Voice-Driven Development

I don’t type most of my code anymore. I speak it.

Not dictation in the traditional sense—not “open parenthesis, import react, close parenthesis.” I’m having a conversation with Claude Code while my hands stay on the keyboard for the parts that actually need them.

Here’s the setup that makes this work.

The Stack

Superwhisper handles voice-to-text. Local processing, near-instant transcription, and it runs continuously in the background. One hotkey activates it, I talk, it transcribes directly into whatever app has focus.

Claude Code in the terminal receives those transcribed commands. “Refactor this to use dependency injection.” “Add error handling for the network timeout case.” “What’s that function doing on line 47?”

Obsidian captures the artifacts. Notes, plans, documentation—all flowing from the same voice-first workflow.

The magic is that these tools don’t know about each other. There’s no integration to configure. Superwhisper outputs text. Text goes wherever my cursor is. Simple.

Why Voice Works for Code

Typing is optimized for precision. Voice is optimized for intent.

When I’m debugging, I don’t want to carefully type out a question. I want to think out loud: “This is returning null but it shouldn’t be—the API call succeeded, I can see the response in the logs, so something’s happening between the fetch and the state update.”

That stream of consciousness gives Claude more context than a carefully edited query would. The messiness is a feature.

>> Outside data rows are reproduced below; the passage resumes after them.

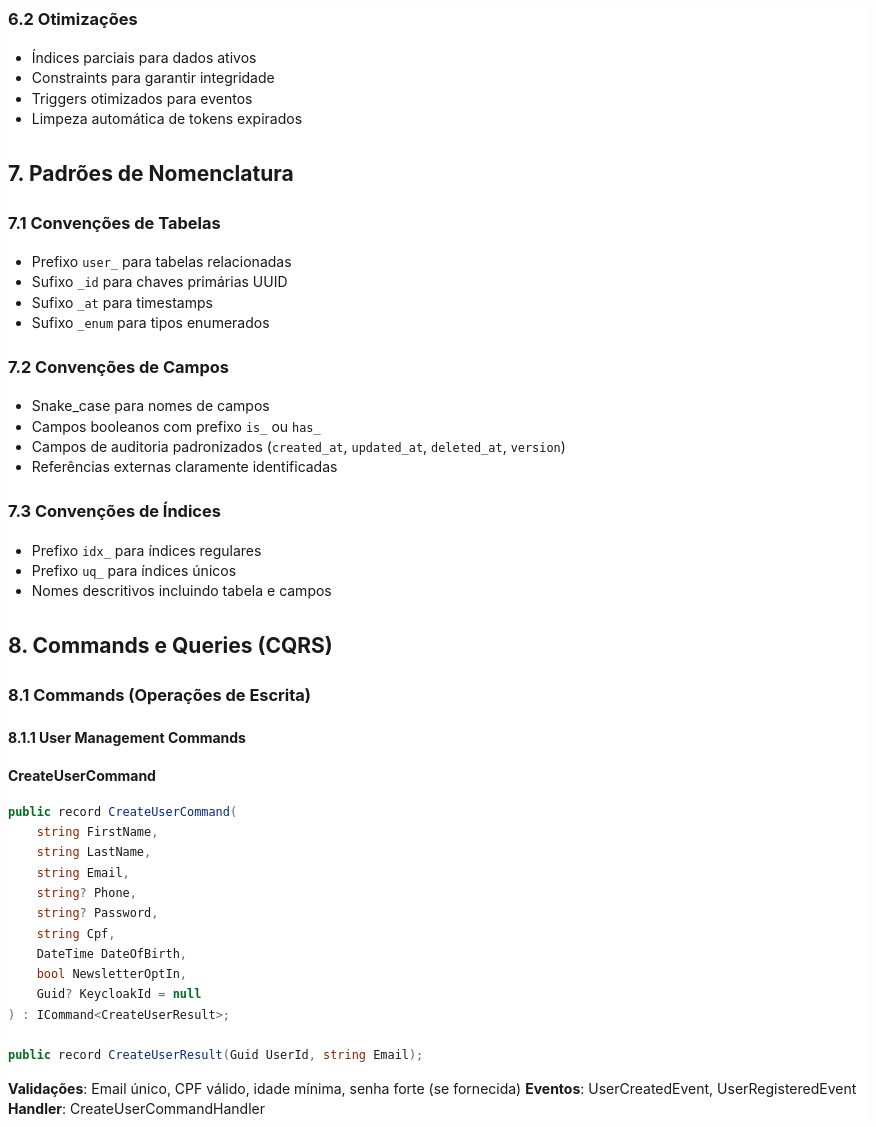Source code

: ### 6.2 Otimizações
- Índices parciais para dados ativos
- Constraints para garantir integridade
- Triggers otimizados para eventos
- Limpeza automática de tokens expirados

## 7. Padrões de Nomenclatura

### 7.1 Convenções de Tabelas
- Prefixo `user_` para tabelas relacionadas
- Sufixo `_id` para chaves primárias UUID
- Sufixo `_at` para timestamps
- Sufixo `_enum` para tipos enumerados

### 7.2 Convenções de Campos
- Snake_case para nomes de campos
- Campos booleanos com prefixo `is_` ou `has_`
- Campos de auditoria padronizados (`created_at`, `updated_at`, `deleted_at`, `version`)
- Referências externas claramente identificadas

### 7.3 Convenções de Índices
- Prefixo `idx_` para índices regulares
- Prefixo `uq_` para índices únicos
- Nomes descritivos incluindo tabela e campos

## 8. Commands e Queries (CQRS)

### 8.1 Commands (Operações de Escrita)

#### 8.1.1 User Management Commands

**CreateUserCommand**
```csharp
public record CreateUserCommand(
    string FirstName,
    string LastName,
    string Email,
    string? Phone,
    string? Password,
    string Cpf,
    DateTime DateOfBirth,
    bool NewsletterOptIn,
    Guid? KeycloakId = null
) : ICommand<CreateUserResult>;

public record CreateUserResult(Guid UserId, string Email);
```
**Validações**: Email único, CPF válido, idade mínima, senha forte (se fornecida)
**Eventos**: UserCreatedEvent, UserRegisteredEvent
**Handler**: CreateUserCommandHandler
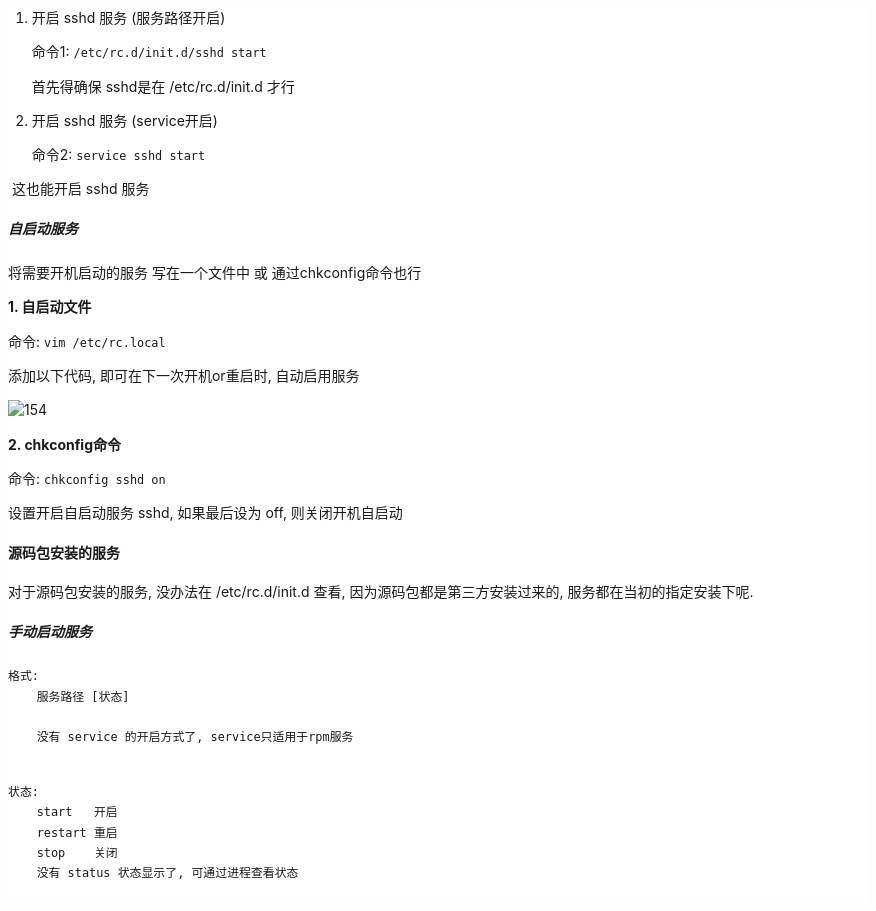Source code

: 1. 开启 sshd 服务 (服务路径开启)

   命令1: `/etc/rc.d/init.d/sshd start`

   首先得确保 sshd是在 /etc/rc.d/init.d 才行



2. 开启 sshd 服务 (service开启)

   命令2: `service sshd start`

​			这也能开启 sshd 服务



##### 自启动服务

将需要开机启动的服务 写在一个文件中 或 通过chkconfig命令也行

**1. 自启动文件**

命令: `vim /etc/rc.local`

添加以下代码,  即可在下一次开机or重启时, 自动启用服务

![154](D:/Desktop/Linux%E6%93%8D%E4%BD%9C/img/154.png)



**2. chkconfig命令**

命令: `chkconfig sshd on`

设置开启自启动服务 sshd,  如果最后设为 off, 则关闭开机自启动



#### 源码包安装的服务

对于源码包安装的服务, 没办法在 /etc/rc.d/init.d 查看, 因为源码包都是第三方安装过来的, 服务都在当初的指定安装下呢. 



##### 手动启动服务

```
格式:
	服务路径 [状态]
	
	没有 service 的开启方式了, service只适用于rpm服务


```

```
状态:
	start 	开启
	restart 重启
	stop    关闭
	没有 status 状态显示了, 可通过进程查看状态


```
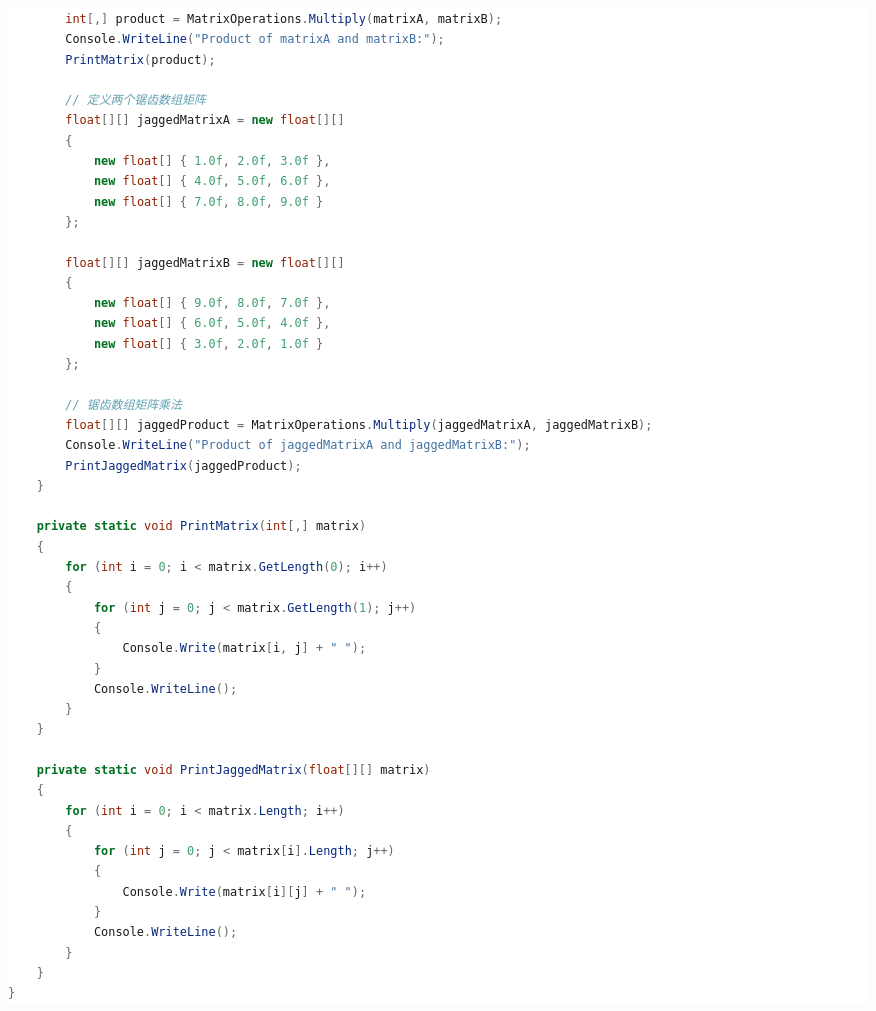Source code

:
 ```csharp
        int[,] product = MatrixOperations.Multiply(matrixA, matrixB);
        Console.WriteLine("Product of matrixA and matrixB:");
        PrintMatrix(product);

        // 定义两个锯齿数组矩阵
        float[][] jaggedMatrixA = new float[][]
        {
            new float[] { 1.0f, 2.0f, 3.0f },
            new float[] { 4.0f, 5.0f, 6.0f },
            new float[] { 7.0f, 8.0f, 9.0f }
        };

        float[][] jaggedMatrixB = new float[][]
        {
            new float[] { 9.0f, 8.0f, 7.0f },
            new float[] { 6.0f, 5.0f, 4.0f },
            new float[] { 3.0f, 2.0f, 1.0f }
        };

        // 锯齿数组矩阵乘法
        float[][] jaggedProduct = MatrixOperations.Multiply(jaggedMatrixA, jaggedMatrixB);
        Console.WriteLine("Product of jaggedMatrixA and jaggedMatrixB:");
        PrintJaggedMatrix(jaggedProduct);
    }

    private static void PrintMatrix(int[,] matrix)
    {
        for (int i = 0; i < matrix.GetLength(0); i++)
        {
            for (int j = 0; j < matrix.GetLength(1); j++)
            {
                Console.Write(matrix[i, j] + " ");
            }
            Console.WriteLine();
        }
    }

    private static void PrintJaggedMatrix(float[][] matrix)
    {
        for (int i = 0; i < matrix.Length; i++)
        {
            for (int j = 0; j < matrix[i].Length; j++)
            {
                Console.Write(matrix[i][j] + " ");
            }
            Console.WriteLine();
        }
    }
}

```

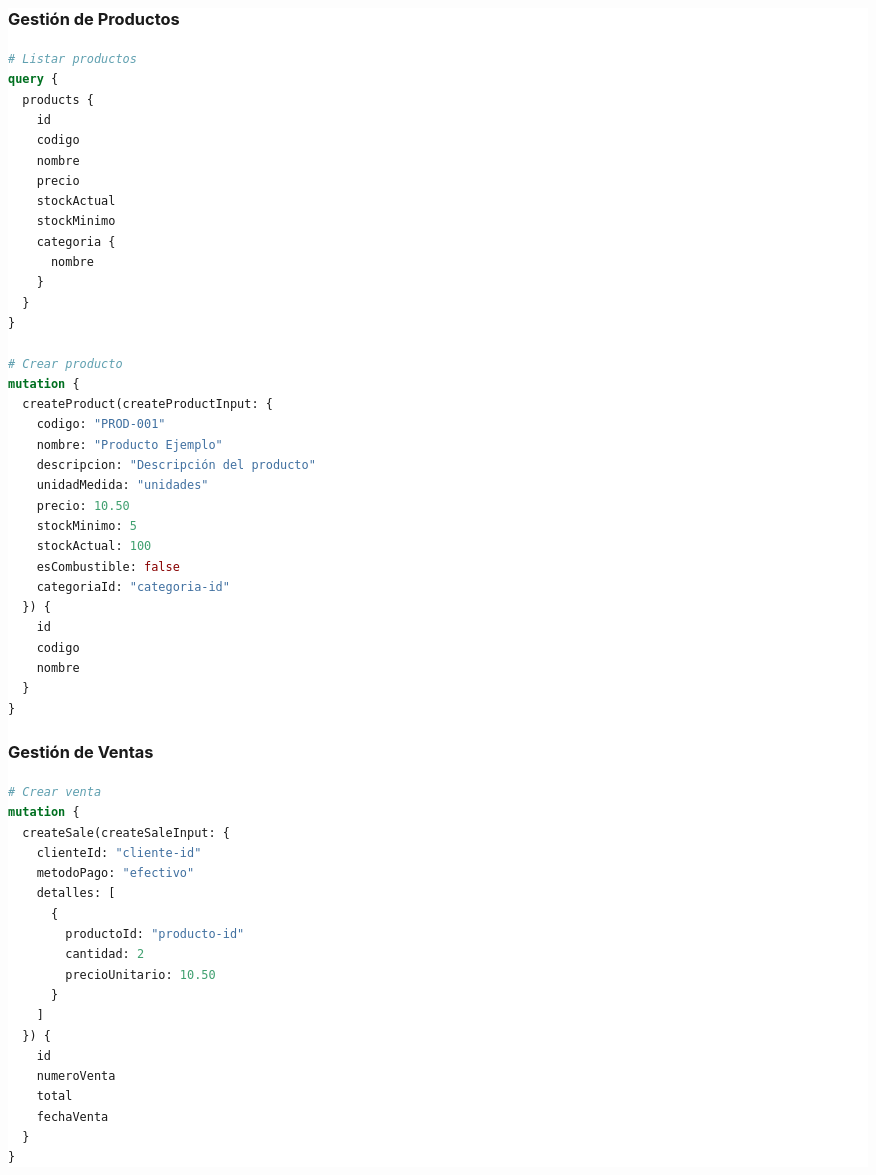 ### Gestión de Productos
```graphql
# Listar productos
query {
  products {
    id
    codigo
    nombre
    precio
    stockActual
    stockMinimo
    categoria {
      nombre
    }
  }
}

# Crear producto
mutation {
  createProduct(createProductInput: {
    codigo: "PROD-001"
    nombre: "Producto Ejemplo"
    descripcion: "Descripción del producto"
    unidadMedida: "unidades"
    precio: 10.50
    stockMinimo: 5
    stockActual: 100
    esCombustible: false
    categoriaId: "categoria-id"
  }) {
    id
    codigo
    nombre
  }
}
```

### Gestión de Ventas
```graphql
# Crear venta
mutation {
  createSale(createSaleInput: {
    clienteId: "cliente-id"
    metodoPago: "efectivo"
    detalles: [
      {
        productoId: "producto-id"
        cantidad: 2
        precioUnitario: 10.50
      }
    ]
  }) {
    id
    numeroVenta
    total
    fechaVenta
  }
}
```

When I’m designing, speaking forces linear thinking. I can’t easily jump around and reorganize. This constraint helps me work through problems sequentially instead of getting lost in parallel considerations.

When I’m tired, voice keeps me productive. My brain works fine at 11pm—it’s my hands that don’t want to type. Voice bridges that gap.

The Workflow in Practice

I’m looking at code. Something needs to change.

I hit the hotkey. Superwhisper starts listening.

“Add input validation to this form. Email should be a valid format, password needs at least eight characters, and show inline errors below each field.”

I stop talking. Superwhisper transcribes. Claude Code receives the instruction and starts working.

While Claude generates the code, I can talk through the next thing: “After this, we should add a loading state for the submit button.”

It’s not faster than typing for simple commands. But for anything that requires explanation or context, voice wins decisively. And the mental overhead is lower—I’m thinking about the problem, not about how to express the problem.

Obsidian Integration

Voice works even better for notes than for code.

Obsidian has focus. I start talking. “Meeting notes from the design review. Three main decisions: we’re going with the card-based layout, the timeline feature is pushed to v2, and Sarah is owning the responsive breakpoints. Action items—I need to update the Figma with the new card dimensions, and we need to schedule the v2 planning session.”

That’s a complete meeting note captured in under thirty seconds. The alternative is twenty minutes of typing after the meeting while the context slowly fades from memory.

For daily journaling, weekly reviews, braindumps—anything where the goal is to capture thinking—voice is unmatched.

Superwhisper Specifically

There are other transcription tools. I’ve tried most of them. Superwhisper wins for a few reasons:

Local processing. Nothing goes to a server. For someone who talks through sensitive code all day, this matters.

Speed. The transcription appears as I’m finishing my sentence. There’s no workflow-breaking delay.

Always running. It’s not an app I launch. It’s infrastructure that’s just there when I need it.

Accuracy. Technical vocabulary, library names, variable names—it handles them. Not perfectly, but well enough that I rarely need to correct transcription errors.

What Doesn’t Work

Very precise edits. “Change line 47 from const to let” is faster to just type.

Heavy refactoring. When I need to think carefully about every character, voice adds overhead instead of removing it.

Loud environments. Coffee shops require typing.

The Meta-Point

This post was written by voice, into Claude Code, which formatted it for my blog.

I talked through the structure. I spoke each section. Claude cleaned up the filler words and organized my spoken thoughts into written paragraphs.

The tools don’t integrate in the traditional sense. They compose. Each does one thing well, and together they create a workflow that’s faster and more natural than any of them alone.

That’s the pattern I keep finding: don’t wait for tools to have official integrations. Find tools that work with text, and let text be the integration layer.